**Data**

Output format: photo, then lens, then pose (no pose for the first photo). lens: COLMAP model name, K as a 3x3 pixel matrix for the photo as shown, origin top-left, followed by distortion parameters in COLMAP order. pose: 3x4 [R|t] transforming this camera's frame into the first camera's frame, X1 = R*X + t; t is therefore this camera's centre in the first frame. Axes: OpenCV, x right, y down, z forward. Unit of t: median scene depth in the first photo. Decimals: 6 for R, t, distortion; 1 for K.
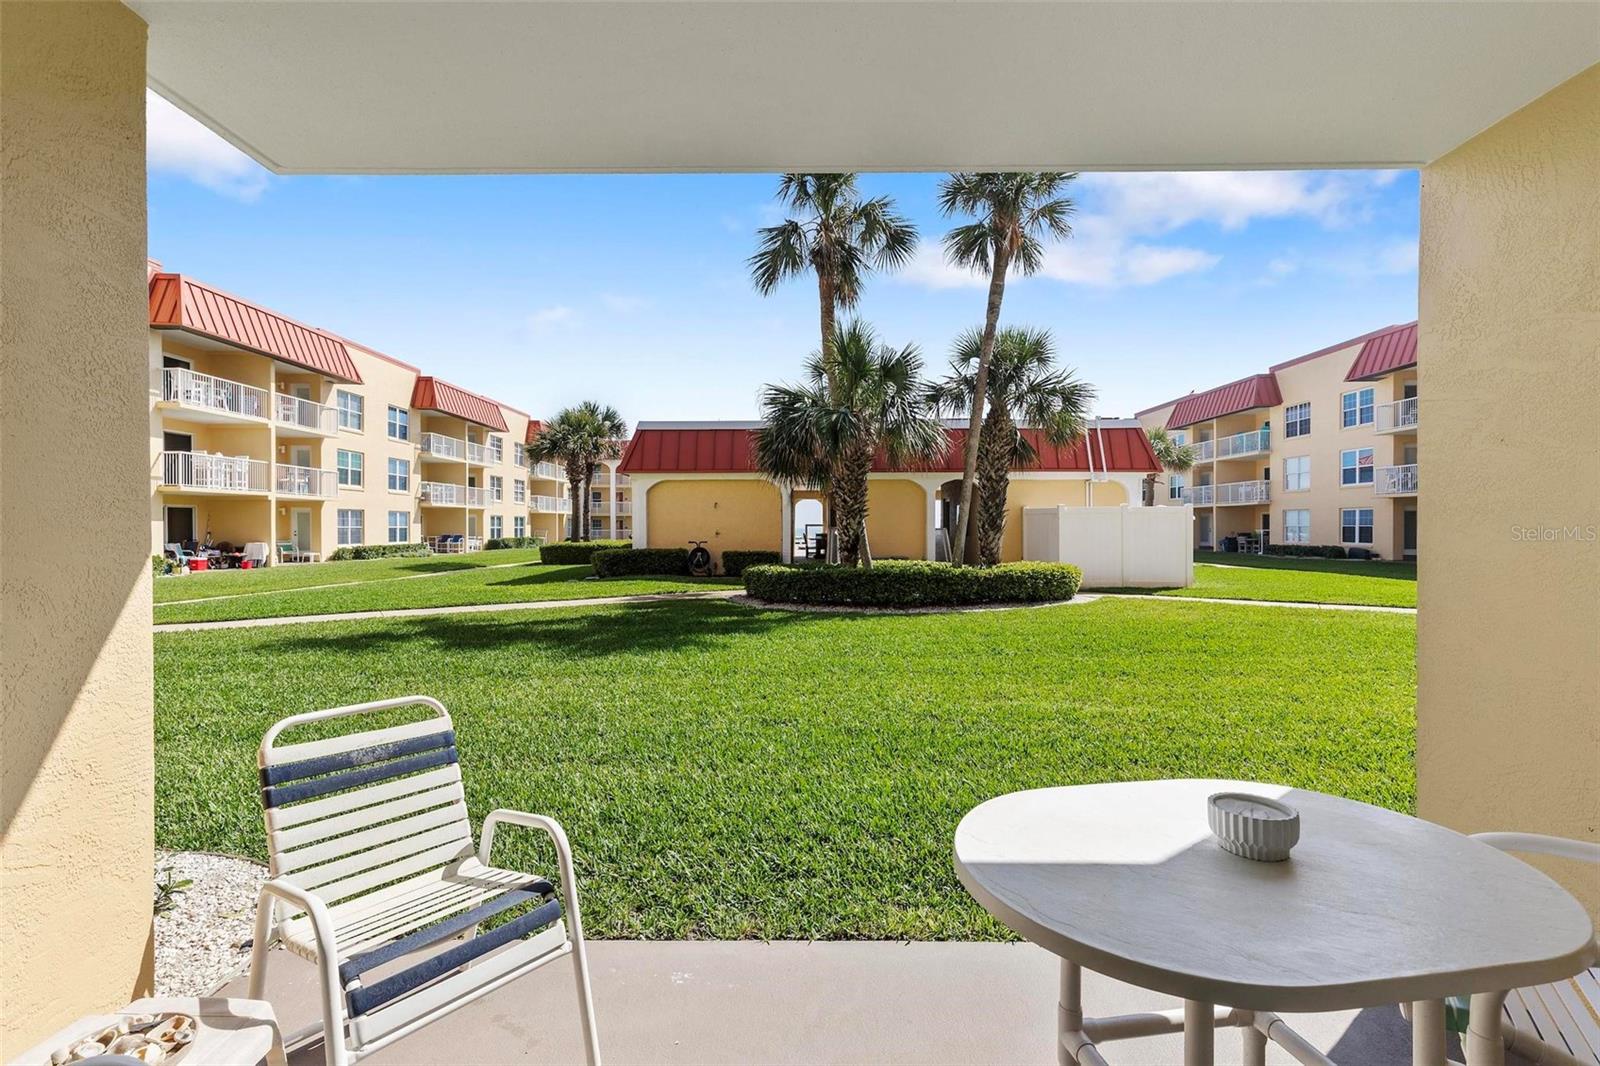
lens RADIAL K [[721.7, 0, 797.8], [0, 721.7, 531.9], [0, 0, 1]] dist [0.011189, -0.004698]
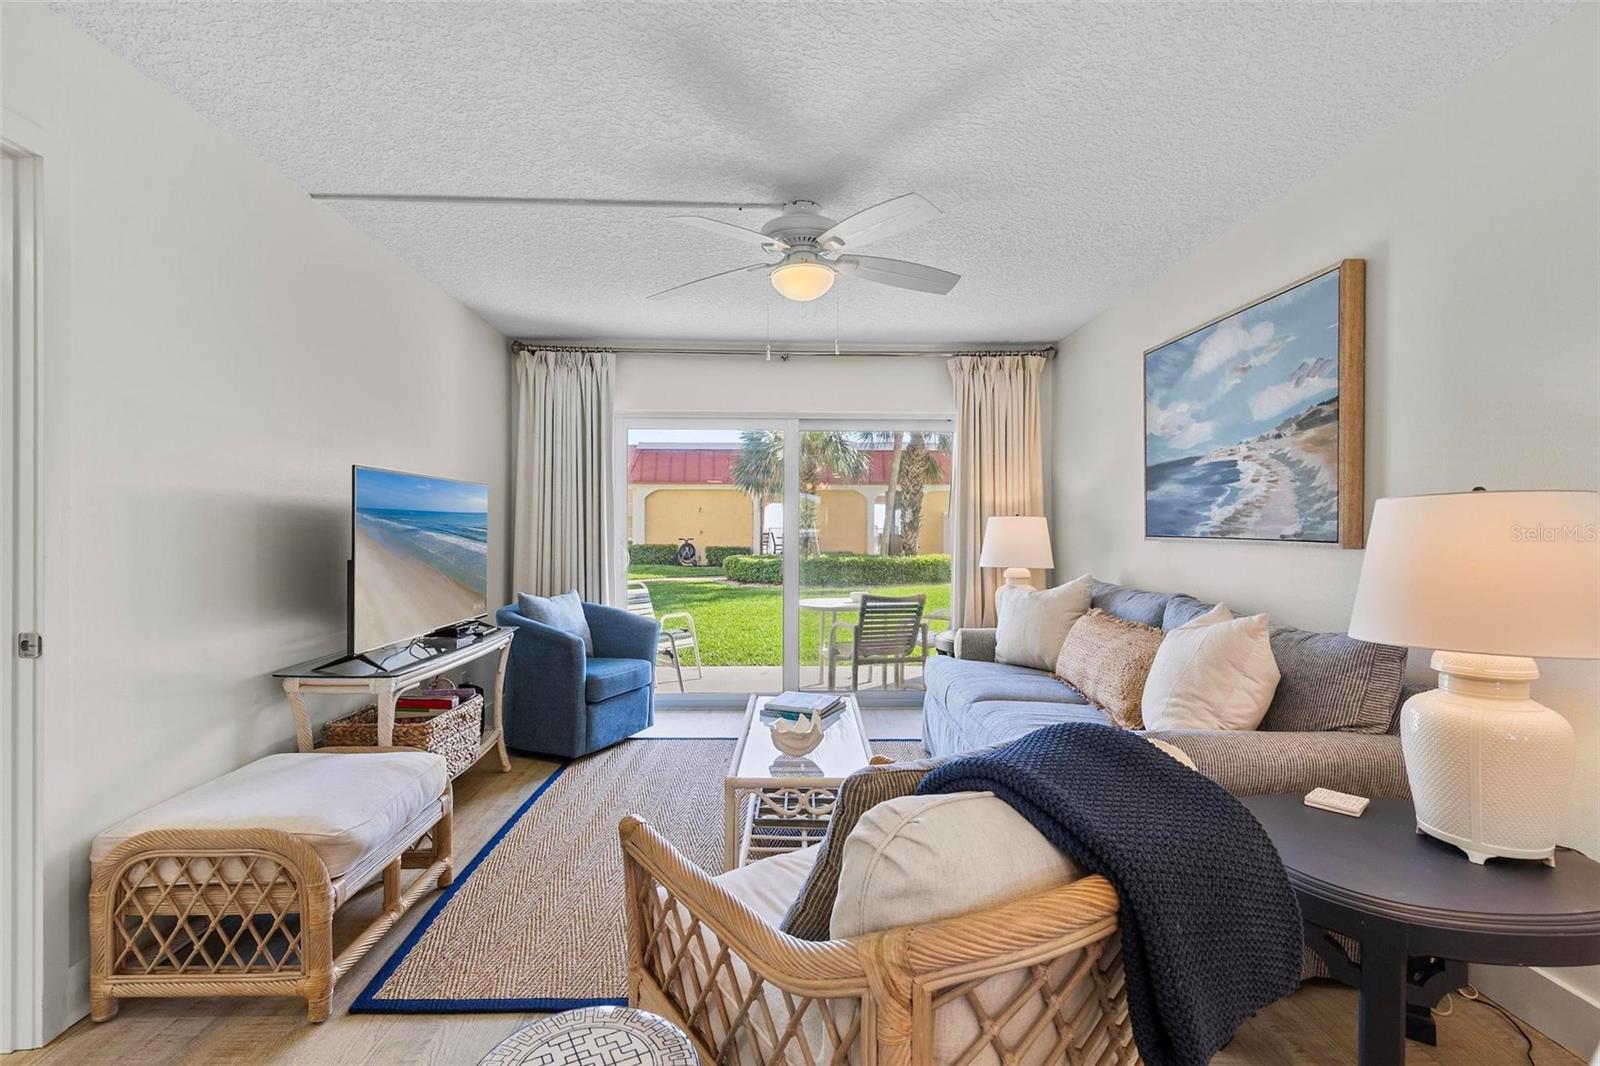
lens RADIAL K [[721.7, 0, 795.9], [0, 721.7, 529.6], [0, 0, 1]] dist [0.011189, -0.004698]
pose [[0.999291, 0.003173, 0.037515, 0.005829], [-0.003097, 0.999993, -0.002092, -0.000461], [-0.037522, 0.001975, 0.999294, -0.267113]]
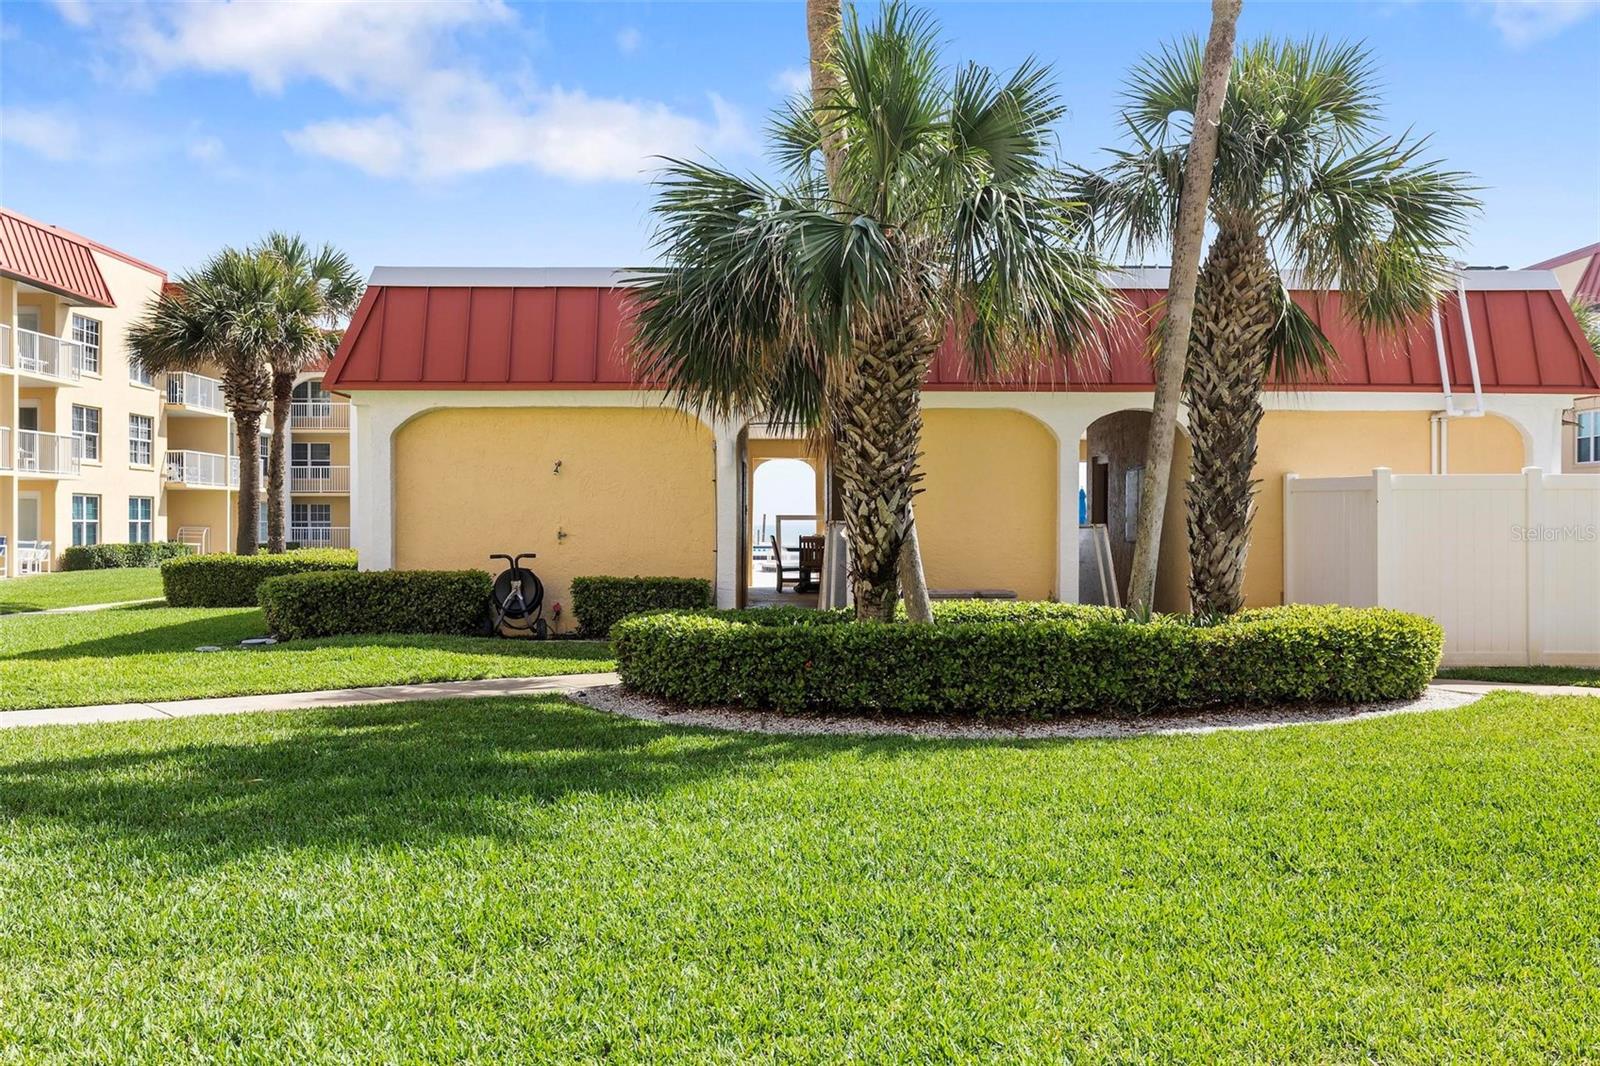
lens RADIAL K [[1532.6, 0, 800.3], [0, 1532.6, 532.3], [0, 0, 1]] dist [0.009410, 0.000000]
pose [[0.999765, 0.002731, 0.021499, 0.008360], [-0.002723, 0.999996, -0.000391, 0.000280], [-0.021500, 0.000333, 0.999769, 0.109852]]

**Exercise**
Repeat all of the material above word for word, leaving out the pictures.

**Worked solution**
Output format: photo, then lens, then pose (no pose for the first photo). lens: COLMAP model name, K as a 3x3 pixel matrix for the photo as shown, origin top-left, followed by distortion parameters in COLMAP order. pose: 3x4 [R|t] transforming this camera's frame into the first camera's frame, X1 = R*X + t; t is therefore this camera's centre in the first frame. Axes: OpenCV, x right, y down, z forward. Unit of t: median scene depth in the first photo. Decimals: 6 for R, t, distortion; 1 for K.
lens RADIAL K [[721.7, 0, 797.8], [0, 721.7, 531.9], [0, 0, 1]] dist [0.011189, -0.004698]
lens RADIAL K [[721.7, 0, 795.9], [0, 721.7, 529.6], [0, 0, 1]] dist [0.011189, -0.004698]
pose [[0.999291, 0.003173, 0.037515, 0.005829], [-0.003097, 0.999993, -0.002092, -0.000461], [-0.037522, 0.001975, 0.999294, -0.267113]]
lens RADIAL K [[1532.6, 0, 800.3], [0, 1532.6, 532.3], [0, 0, 1]] dist [0.009410, 0.000000]
pose [[0.999765, 0.002731, 0.021499, 0.008360], [-0.002723, 0.999996, -0.000391, 0.000280], [-0.021500, 0.000333, 0.999769, 0.109852]]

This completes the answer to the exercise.